The Case Against Business Schools

Business schools claim they’re training noble civic leaders, not money-grubbing managers. But beneath the ethics classes and talk of social responsibility, they’re still just finishing schools for capitalism’s managerial aristocracy.

Legendary CEO Jack Welch

Business schools extol capitalists like former General Electric CEO Jack Welch. (Brooks Kraft / Getty Images)

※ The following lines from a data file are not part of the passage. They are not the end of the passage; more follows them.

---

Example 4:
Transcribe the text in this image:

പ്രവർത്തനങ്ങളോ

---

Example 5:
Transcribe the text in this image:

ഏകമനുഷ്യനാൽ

When Harvard University established its graduate business school in 1908, one college alumnus registered his disapproval in the form of a cheeky little poem:

Fair Harvard! I hear that you’ve been such a fool

As to start a ridiculous business school

Where ‘Grocery 2’ and ‘Butchery 4’

Take the place of the classics of yore. 

Harvard Business School (HBS) was an early specimen of its kind: an academic training ground for those who would manage the American capitalist economy in its age of conquest. An MBA graduate is more likely to work at the limited liability company that owns the supermarket that controls the butcher’s wages than to personally dissect any meat, but that was hardly the complainer’s point. The stink of a butcher’s shop, once the model of sordid prosperity among the medieval artisan class, served as a convenient, if quaintly classist, metaphor for the stink of corporate moneymaking in the First Gilded Age. Since emerging in the late nineteenth century, American business schools have fought to scrub off any unsightly residue, which often means persuading everyone that they’re agents for a higher purpose rather than simply parvenu hoarders. “Managers” is now passé; business schools want you to know that they’re training leaders.